If you need support for very large matrices, consider using an existing implementation like Breeze. Breeze has a DenseMatrix which probably meets your requirements. For performance reasons, Breeze offloads more complex operations into native code.
Getting Matrix algebra right is a difficult exercise and unless you are specifically implementing matrix to learn/assignment, better to go with proven libraries.
Edited based on comment below:
You can consider the following design.
class Row(n : Int*)
class Matrix(rows: Row*) {...}
Usage:
val m = new Matrix(Row(1, 2, 3), Row(2,3,4))
You need to validate that all Rows are of the length and reject the input if they are not.
I have hacked a solution in an - I think - a bit unscala-ish way
class Matrix(values: Object*) { // values is of type WrappedArray[Object]
var arr : Array[Double] = null
val rows : Integer = values.size
var cols : Integer = 0
var _arrIndex = 0
for(row <- values) {
// if Tuple (Tuple extends Product)
if(row.isInstanceOf[Product]) {
var colcount = row.asInstanceOf[Product].productIterator.length
assert(colcount > 0, "empty row")
assert(cols == 0 || colcount == cols, "varying number of columns")
cols = colcount
if(arr == null) {
arr = new Array[Double](rows*cols)
}
for(el <- row.asInstanceOf[Product].productIterator) {
var x : Double = 0.0
if(el.isInstanceOf[Integer]) {
x = el.asInstanceOf[Integer].toDouble
}
else {
assert(el.isInstanceOf[Double], "unknown element type")

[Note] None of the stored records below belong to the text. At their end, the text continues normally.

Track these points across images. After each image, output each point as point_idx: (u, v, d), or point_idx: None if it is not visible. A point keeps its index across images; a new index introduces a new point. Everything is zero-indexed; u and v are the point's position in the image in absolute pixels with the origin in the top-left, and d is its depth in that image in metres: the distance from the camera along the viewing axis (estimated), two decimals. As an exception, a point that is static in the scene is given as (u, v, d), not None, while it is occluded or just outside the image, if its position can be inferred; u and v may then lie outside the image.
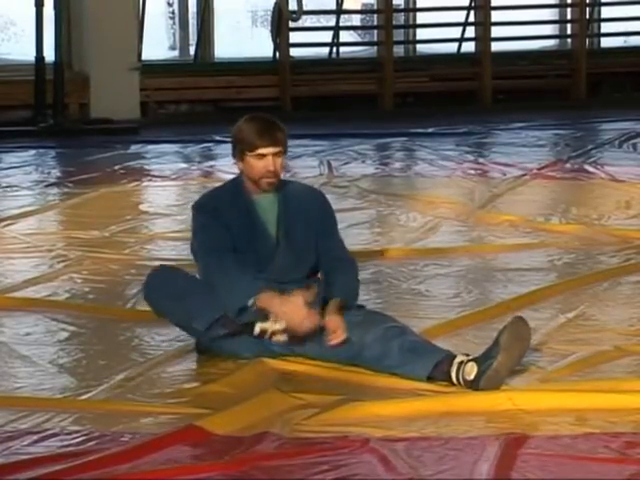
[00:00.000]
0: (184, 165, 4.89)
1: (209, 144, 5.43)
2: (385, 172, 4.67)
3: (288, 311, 2.11)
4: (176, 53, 6.61)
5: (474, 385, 2.08)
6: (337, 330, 2.16)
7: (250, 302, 2.14)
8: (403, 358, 2.12)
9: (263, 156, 2.23)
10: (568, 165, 4.66)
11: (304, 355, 2.23)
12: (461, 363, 2.08)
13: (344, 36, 6.77)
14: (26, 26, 5.97)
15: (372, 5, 6.86)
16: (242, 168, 2.28)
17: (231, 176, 4.00)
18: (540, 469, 1.79)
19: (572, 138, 5.48)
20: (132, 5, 6.09)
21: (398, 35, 6.75)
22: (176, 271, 2.29)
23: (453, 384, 2.10)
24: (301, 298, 2.12)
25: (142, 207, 4.05)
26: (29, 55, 5.74)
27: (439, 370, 2.11)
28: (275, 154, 2.24)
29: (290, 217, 2.25)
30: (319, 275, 2.27)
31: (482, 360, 2.07)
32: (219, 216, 2.23)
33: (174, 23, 6.57)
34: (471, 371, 2.07)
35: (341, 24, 6.66)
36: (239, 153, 2.27)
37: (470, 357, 2.09)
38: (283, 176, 2.33)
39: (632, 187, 4.14)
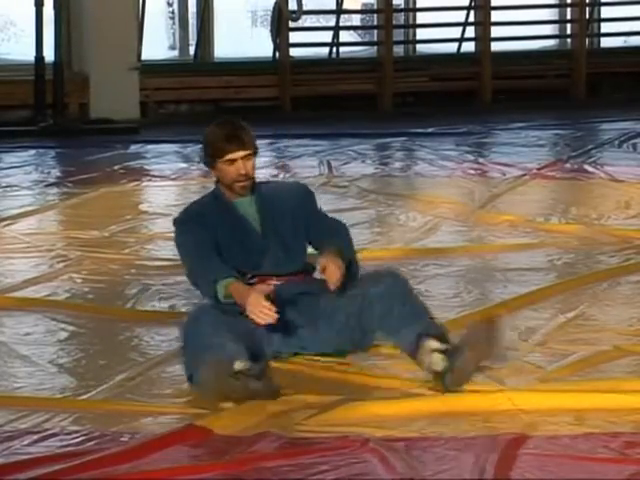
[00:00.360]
0: (184, 165, 4.88)
1: (209, 144, 5.48)
2: (385, 172, 4.68)
3: (248, 302, 2.12)
4: (176, 53, 6.61)
5: (440, 380, 2.10)
6: (331, 266, 2.16)
7: (220, 293, 2.15)
8: (398, 324, 2.14)
9: (233, 161, 2.25)
10: (568, 165, 4.66)
11: (308, 352, 2.23)
12: (432, 351, 2.09)
13: (344, 36, 6.77)
14: (26, 26, 5.96)
15: (372, 5, 6.86)
16: (216, 175, 2.30)
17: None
18: (540, 469, 1.79)
19: (572, 138, 5.48)
20: (132, 5, 6.09)
21: (398, 35, 6.75)
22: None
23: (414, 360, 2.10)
24: (259, 291, 2.13)
25: (142, 207, 4.05)
26: (29, 55, 5.74)
27: (415, 342, 2.12)
28: (244, 157, 2.25)
29: (271, 211, 2.27)
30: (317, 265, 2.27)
31: (450, 355, 2.08)
32: (201, 222, 2.27)
33: (174, 23, 6.57)
34: (438, 363, 2.09)
35: (341, 24, 6.66)
36: (210, 161, 2.29)
37: (441, 348, 2.09)
38: (270, 176, 2.41)
39: (632, 187, 4.14)
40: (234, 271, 2.19)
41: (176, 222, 2.34)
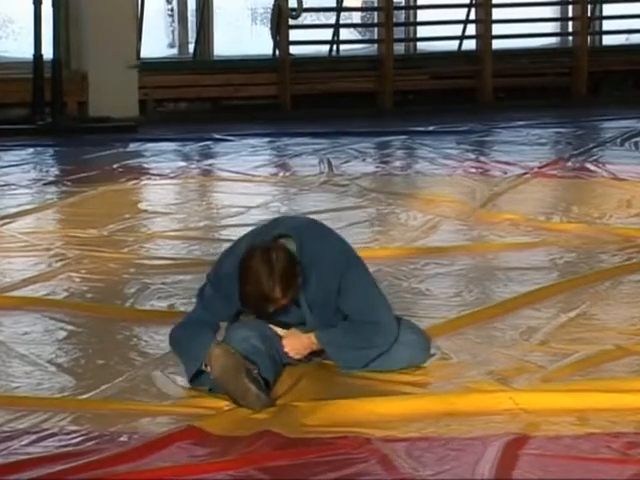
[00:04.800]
0: (183, 163, 4.86)
1: (208, 142, 5.41)
2: (385, 170, 4.66)
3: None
4: (175, 51, 6.58)
5: None
6: (288, 339, 2.13)
7: (203, 366, 2.09)
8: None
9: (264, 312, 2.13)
10: (569, 163, 4.64)
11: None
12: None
13: (344, 34, 6.74)
14: (24, 24, 5.93)
15: (372, 2, 6.84)
16: None
17: (229, 175, 3.91)
18: (541, 470, 1.78)
19: (573, 136, 5.45)
20: (131, 2, 6.07)
21: (398, 33, 6.72)
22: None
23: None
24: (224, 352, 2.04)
25: (141, 206, 4.04)
26: (27, 53, 5.72)
27: None
28: (275, 306, 2.11)
29: (310, 297, 2.15)
30: None
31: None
32: (230, 301, 2.13)
33: (173, 20, 6.54)
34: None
35: (341, 22, 6.64)
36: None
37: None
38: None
39: (634, 186, 4.12)
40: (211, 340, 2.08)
41: (208, 278, 2.19)
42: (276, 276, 2.09)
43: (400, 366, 2.19)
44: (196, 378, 2.13)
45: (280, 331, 2.17)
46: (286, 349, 2.16)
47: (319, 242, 2.20)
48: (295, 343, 2.16)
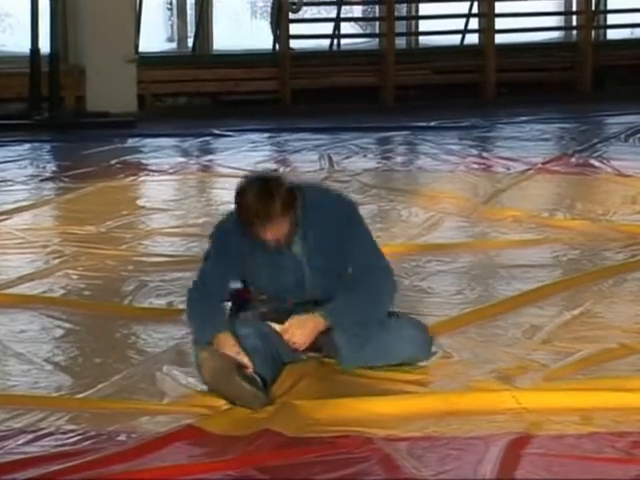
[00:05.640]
0: (182, 159, 4.84)
1: (207, 138, 5.39)
2: (387, 166, 4.63)
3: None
4: (174, 45, 6.54)
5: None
6: (292, 331, 2.11)
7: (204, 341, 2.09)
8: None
9: (261, 232, 2.12)
10: (573, 159, 4.61)
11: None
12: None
13: (345, 28, 6.71)
14: (21, 17, 5.88)
15: (373, -4, 6.83)
16: None
17: (229, 170, 3.85)
18: (544, 469, 1.76)
19: (577, 132, 5.42)
20: (129, -4, 6.06)
21: (400, 27, 6.68)
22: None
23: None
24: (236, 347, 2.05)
25: (139, 202, 4.00)
26: (24, 47, 5.67)
27: None
28: (273, 229, 2.11)
29: (310, 247, 2.15)
30: None
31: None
32: (232, 246, 2.15)
33: (172, 14, 6.51)
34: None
35: (342, 15, 6.60)
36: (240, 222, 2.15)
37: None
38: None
39: (638, 182, 4.09)
40: (226, 324, 2.11)
41: (211, 237, 2.21)
42: (276, 195, 2.08)
43: (401, 359, 2.15)
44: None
45: (279, 327, 2.14)
46: (293, 340, 2.11)
47: (322, 193, 2.24)
48: (299, 332, 2.12)
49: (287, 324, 2.13)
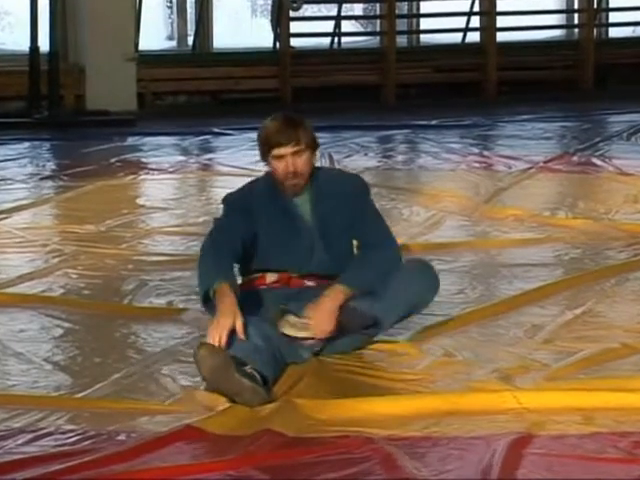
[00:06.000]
0: (182, 158, 4.83)
1: (207, 136, 5.38)
2: (388, 165, 4.62)
3: (217, 318, 2.06)
4: (174, 43, 6.55)
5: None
6: (317, 318, 2.12)
7: (211, 293, 2.08)
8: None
9: (281, 157, 2.17)
10: (575, 158, 4.60)
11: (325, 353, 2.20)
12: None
13: (346, 26, 6.71)
14: (21, 15, 5.88)
15: (374, -6, 6.82)
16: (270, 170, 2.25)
17: (229, 169, 3.83)
18: (546, 469, 1.75)
19: (579, 130, 5.41)
20: (129, -6, 6.06)
21: (401, 25, 6.69)
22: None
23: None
24: (231, 319, 2.05)
25: (139, 201, 4.00)
26: (23, 45, 5.67)
27: None
28: (294, 153, 2.17)
29: (324, 214, 2.19)
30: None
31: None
32: (246, 211, 2.19)
33: (172, 12, 6.52)
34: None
35: (343, 13, 6.61)
36: (263, 155, 2.22)
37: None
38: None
39: (640, 180, 4.12)
40: (235, 277, 2.13)
41: (224, 201, 2.26)
42: (302, 123, 2.18)
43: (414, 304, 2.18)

x = el.asInstanceOf[Double]
}
arr(_arrIndex) = x
_arrIndex = _arrIndex + 1
}
}
}
}
works like
object ScalaMatrix extends App {
val m1 = new Matrix((1.0,2.0,3.0),(5,4,5))
val m2 = new Matrix((9,8),(7,6))
println(m1.toString())
println(m2.toString())
}
I don't really like it. What do you think about it?